I walked across the street, looked up to check that I couldn’t see the giant silhouette of a certain former football player framed in the window of an office up there, and then quickly ducked inside.

It would have taken me twenty minutes to get to the other branch.

I could get a pastry for myself and spend forty minutes sitting in a warm spot instead.

Maybe it wasn’t quite the letter of the law that had been handed down to me, but it definitely felt like it was in the spirit. Mr. Harvey just wanted me out. He didn’t genuinely care where.

I ordered the sweetest, fluffiest pastry I could find – a raspberry-filled Danish – and a hot chocolate to go with it, then sat and nursed them both as well as my head.

How was I going to fix this? Mr. Harvey clearly didn’t care about being rude to me, which meant he probably wasn’t worried about keeping me on as his secretary.

I was beginning to see the edges of that legendary temper that had driven so many of his secretaries away, no doubt.

It was probably going to get worse from here.

I sighed. I’d only recorded one evening’s worth of footage. I was exhausted and shaken. And this was all I had to show for it?

At least if things got worse, I could film more.

But cold rage wasn’t really enough of a show.

I should have had my camera on when he sent me out of the office – that was the closest to the real thing I’d seen yet.

Damnit. I needed to sort out my setup and get something installed on my desk somewhere.

Thinking of the footage, I scrolled through my phone’s camera roll until I found the videos from last night. The video I’d taken in the office, and…

After.

Once Mr. Harvey told me to go home, I’d left the office – but I hadn’t gone home. Not when I had the knowledge that Ridley Angus, and a lot of the other players, were going to be at O’Finlays.

I’d gone to O’Finlays.

It was the perfect time to try and get some more footage that I could use.

I wasn’t really thinking about what would come up, exactly; more just scouting for any opportunity.

Again, I only had my phone camera, but it wasn’t like these undercover shots had to be perfect.
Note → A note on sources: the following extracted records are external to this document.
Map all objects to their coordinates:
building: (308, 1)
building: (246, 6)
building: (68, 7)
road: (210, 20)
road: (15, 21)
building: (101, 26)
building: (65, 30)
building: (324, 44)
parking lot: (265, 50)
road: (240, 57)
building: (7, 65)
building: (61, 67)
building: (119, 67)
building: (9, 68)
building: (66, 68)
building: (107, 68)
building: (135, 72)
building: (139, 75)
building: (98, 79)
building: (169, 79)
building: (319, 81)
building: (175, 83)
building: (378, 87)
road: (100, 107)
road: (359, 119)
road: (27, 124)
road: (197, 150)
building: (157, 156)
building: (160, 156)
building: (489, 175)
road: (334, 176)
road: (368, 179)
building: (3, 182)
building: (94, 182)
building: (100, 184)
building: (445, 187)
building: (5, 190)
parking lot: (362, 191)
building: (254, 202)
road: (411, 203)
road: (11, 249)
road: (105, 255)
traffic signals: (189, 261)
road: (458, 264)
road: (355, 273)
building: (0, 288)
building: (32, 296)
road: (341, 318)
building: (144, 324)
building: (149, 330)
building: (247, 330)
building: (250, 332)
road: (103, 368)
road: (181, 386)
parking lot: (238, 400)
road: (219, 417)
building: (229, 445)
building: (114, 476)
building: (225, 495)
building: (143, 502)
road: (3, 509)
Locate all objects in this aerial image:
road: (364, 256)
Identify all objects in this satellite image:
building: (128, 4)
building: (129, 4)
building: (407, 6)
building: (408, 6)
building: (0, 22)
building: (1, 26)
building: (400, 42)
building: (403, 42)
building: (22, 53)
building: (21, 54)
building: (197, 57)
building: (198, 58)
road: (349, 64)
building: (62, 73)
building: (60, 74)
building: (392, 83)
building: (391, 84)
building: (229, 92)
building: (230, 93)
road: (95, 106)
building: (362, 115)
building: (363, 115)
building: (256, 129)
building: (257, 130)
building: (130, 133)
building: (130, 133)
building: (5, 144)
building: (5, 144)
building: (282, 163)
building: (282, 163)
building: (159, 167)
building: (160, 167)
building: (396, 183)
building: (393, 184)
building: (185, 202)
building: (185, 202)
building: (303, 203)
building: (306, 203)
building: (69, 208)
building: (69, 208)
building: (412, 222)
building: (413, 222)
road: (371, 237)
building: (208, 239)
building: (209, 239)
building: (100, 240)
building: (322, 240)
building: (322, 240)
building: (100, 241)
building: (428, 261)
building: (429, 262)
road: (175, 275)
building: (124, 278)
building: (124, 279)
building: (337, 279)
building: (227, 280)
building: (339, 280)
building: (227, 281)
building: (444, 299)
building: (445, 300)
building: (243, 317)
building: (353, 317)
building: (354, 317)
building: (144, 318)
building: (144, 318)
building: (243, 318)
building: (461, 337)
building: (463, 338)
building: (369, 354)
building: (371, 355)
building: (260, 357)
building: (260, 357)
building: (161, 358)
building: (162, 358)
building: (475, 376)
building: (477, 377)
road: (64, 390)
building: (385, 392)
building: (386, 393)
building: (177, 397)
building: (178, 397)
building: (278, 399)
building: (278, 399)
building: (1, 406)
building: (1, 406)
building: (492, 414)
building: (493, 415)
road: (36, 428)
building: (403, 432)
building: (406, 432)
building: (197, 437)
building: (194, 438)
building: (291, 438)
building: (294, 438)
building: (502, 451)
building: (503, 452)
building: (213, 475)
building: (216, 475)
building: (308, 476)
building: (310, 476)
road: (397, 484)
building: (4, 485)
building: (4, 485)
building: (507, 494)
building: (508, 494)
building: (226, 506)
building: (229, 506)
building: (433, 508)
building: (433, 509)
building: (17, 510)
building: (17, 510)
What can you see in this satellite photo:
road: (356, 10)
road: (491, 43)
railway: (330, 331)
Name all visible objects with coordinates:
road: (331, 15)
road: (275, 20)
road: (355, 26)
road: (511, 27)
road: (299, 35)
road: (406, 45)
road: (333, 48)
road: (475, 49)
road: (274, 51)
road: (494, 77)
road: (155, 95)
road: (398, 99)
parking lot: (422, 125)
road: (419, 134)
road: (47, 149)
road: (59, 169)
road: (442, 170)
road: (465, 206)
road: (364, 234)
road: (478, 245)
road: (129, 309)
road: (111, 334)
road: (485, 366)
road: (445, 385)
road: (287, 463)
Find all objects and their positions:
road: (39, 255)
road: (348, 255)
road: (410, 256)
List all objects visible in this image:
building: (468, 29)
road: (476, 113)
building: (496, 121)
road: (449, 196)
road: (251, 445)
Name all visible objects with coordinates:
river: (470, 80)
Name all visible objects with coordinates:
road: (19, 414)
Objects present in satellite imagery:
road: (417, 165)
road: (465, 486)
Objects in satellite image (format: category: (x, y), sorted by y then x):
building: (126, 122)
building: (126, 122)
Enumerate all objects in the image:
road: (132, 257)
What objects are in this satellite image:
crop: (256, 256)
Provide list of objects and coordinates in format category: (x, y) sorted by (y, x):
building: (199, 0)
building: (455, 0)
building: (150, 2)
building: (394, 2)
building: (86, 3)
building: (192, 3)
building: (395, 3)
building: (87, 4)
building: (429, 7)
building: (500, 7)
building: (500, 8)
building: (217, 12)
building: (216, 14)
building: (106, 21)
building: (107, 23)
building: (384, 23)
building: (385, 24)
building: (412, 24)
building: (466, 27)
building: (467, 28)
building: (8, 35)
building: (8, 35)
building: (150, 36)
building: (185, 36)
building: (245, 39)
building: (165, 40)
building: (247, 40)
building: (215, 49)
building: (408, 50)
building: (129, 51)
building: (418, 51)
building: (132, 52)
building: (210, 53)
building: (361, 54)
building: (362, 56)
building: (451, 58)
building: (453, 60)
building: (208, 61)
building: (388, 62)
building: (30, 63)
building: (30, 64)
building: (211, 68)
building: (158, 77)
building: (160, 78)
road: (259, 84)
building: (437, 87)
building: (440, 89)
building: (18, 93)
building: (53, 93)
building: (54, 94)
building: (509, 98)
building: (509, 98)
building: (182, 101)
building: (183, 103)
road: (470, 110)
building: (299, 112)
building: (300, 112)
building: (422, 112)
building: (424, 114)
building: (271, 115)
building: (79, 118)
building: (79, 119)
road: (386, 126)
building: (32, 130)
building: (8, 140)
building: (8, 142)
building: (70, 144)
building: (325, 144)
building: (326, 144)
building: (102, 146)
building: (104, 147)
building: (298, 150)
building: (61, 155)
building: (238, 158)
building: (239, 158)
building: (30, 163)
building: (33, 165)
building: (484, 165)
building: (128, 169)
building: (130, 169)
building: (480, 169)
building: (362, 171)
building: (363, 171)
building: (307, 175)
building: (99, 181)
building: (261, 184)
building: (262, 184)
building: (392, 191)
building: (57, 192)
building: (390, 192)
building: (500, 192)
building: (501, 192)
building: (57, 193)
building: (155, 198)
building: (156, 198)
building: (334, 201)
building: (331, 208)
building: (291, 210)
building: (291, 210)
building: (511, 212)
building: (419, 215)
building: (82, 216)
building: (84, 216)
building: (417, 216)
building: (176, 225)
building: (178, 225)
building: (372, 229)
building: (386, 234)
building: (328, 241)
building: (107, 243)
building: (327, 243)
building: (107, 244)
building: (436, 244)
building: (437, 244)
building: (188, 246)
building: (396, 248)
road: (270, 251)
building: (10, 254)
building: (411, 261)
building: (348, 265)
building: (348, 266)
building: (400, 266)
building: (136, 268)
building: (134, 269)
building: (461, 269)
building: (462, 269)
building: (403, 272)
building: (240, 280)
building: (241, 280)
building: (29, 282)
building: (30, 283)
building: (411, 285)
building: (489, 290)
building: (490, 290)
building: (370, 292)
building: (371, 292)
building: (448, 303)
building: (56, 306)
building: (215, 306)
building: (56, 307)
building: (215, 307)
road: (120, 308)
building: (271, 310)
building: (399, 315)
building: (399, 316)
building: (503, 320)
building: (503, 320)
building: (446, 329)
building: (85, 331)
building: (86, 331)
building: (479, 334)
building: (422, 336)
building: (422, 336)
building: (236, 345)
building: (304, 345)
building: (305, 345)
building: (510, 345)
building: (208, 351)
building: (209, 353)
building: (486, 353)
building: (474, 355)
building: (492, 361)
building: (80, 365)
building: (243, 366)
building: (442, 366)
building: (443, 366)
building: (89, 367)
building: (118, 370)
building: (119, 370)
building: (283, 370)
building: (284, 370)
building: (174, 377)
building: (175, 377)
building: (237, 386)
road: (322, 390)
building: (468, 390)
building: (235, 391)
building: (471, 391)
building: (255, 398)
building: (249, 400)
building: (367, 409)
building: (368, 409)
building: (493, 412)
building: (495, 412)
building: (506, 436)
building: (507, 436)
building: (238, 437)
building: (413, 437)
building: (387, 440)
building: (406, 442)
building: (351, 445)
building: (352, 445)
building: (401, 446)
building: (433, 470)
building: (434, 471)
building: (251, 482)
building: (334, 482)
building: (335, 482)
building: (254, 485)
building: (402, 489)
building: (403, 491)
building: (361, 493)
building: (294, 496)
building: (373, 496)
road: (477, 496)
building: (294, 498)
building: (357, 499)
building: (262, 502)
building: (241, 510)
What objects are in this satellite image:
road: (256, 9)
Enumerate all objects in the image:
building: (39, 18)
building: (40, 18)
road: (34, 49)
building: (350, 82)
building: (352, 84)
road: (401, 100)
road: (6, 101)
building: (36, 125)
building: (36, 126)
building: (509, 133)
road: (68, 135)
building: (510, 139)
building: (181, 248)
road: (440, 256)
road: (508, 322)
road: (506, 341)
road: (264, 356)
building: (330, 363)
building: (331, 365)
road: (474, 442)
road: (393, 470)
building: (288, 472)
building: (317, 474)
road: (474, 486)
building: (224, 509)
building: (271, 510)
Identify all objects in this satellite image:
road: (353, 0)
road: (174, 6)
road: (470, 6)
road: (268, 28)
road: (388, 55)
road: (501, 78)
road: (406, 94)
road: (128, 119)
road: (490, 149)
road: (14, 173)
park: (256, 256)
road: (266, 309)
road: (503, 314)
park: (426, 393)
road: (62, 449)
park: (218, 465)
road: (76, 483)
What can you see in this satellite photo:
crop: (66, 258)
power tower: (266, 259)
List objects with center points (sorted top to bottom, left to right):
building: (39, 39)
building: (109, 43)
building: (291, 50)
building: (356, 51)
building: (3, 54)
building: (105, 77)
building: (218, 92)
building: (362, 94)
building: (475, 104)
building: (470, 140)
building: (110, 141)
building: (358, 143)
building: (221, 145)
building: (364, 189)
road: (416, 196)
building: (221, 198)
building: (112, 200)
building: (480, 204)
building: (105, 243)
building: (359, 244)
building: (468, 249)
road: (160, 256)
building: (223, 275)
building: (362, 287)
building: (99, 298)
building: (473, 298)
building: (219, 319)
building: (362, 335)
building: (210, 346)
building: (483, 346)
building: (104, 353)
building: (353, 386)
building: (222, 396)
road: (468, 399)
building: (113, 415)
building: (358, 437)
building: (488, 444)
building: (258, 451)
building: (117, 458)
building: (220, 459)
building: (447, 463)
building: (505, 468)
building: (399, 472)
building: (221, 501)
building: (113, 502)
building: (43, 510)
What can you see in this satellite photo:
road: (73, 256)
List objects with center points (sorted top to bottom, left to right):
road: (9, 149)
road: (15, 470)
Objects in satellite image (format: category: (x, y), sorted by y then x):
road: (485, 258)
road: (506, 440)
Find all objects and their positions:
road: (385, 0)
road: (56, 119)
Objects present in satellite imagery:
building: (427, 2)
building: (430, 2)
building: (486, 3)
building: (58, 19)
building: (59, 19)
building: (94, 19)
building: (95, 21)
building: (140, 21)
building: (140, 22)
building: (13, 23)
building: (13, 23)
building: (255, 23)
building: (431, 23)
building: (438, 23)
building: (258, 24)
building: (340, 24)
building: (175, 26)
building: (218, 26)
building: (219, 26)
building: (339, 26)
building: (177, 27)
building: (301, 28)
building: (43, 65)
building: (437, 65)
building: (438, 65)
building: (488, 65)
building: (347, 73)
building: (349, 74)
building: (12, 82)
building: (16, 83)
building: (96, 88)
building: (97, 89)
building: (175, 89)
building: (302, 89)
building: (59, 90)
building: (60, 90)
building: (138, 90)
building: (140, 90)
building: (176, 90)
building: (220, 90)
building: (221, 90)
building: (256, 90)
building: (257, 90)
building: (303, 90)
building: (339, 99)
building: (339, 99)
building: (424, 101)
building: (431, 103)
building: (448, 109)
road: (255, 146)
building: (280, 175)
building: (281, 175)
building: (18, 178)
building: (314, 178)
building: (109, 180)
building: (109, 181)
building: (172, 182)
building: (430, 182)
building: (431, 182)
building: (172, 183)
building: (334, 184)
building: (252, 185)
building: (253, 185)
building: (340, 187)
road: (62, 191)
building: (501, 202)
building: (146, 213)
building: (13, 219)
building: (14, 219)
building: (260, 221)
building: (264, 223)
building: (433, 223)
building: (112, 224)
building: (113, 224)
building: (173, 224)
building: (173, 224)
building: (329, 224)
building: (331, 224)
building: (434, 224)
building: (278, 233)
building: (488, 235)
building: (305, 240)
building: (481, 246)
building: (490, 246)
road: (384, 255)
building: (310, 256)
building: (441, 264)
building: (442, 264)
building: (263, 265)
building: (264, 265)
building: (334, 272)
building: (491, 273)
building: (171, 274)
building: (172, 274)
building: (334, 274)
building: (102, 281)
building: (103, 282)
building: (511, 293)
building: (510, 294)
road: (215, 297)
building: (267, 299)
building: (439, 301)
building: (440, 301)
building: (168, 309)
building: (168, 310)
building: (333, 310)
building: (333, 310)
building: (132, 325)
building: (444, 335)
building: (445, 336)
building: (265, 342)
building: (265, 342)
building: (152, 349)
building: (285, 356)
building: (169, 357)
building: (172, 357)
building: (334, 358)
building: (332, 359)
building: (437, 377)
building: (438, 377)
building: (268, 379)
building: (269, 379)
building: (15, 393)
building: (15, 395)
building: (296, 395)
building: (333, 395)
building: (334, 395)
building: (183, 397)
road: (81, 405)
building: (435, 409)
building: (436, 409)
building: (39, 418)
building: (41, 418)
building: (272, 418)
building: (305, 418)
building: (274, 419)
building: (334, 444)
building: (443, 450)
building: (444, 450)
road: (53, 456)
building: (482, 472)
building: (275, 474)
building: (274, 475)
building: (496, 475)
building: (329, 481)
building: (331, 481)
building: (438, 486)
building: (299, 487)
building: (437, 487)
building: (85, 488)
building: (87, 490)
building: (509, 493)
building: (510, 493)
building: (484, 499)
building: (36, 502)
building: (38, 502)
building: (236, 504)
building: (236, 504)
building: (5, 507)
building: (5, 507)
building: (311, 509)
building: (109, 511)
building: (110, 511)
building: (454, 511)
I figured there was an outside chance Mr. Harvey would show up too, or I’d catch one of the players doing something shady.

I scrolled to the first video I’d taken at the bar and opened it.

I’d found a spot a short distance away from where the players hung out, but significantly lower-rent – outside of their roped-off VIP area.

There was a curtain hung between us and a security guard standing in the way, so I couldn’t always see a lot, but I could see some.

Whenever the curtain wasn’t quite pulled back across or it swayed out of the way in the breeze from a passing body, I could spot something on the other side.

Every glimpse of Ridley was tantalizing. I’d managed to score footage of him drinking from a glass of pale liquid, joking around with one of the other players on his team, and talking to a few scantily-dressed women who had slipped behind the rope.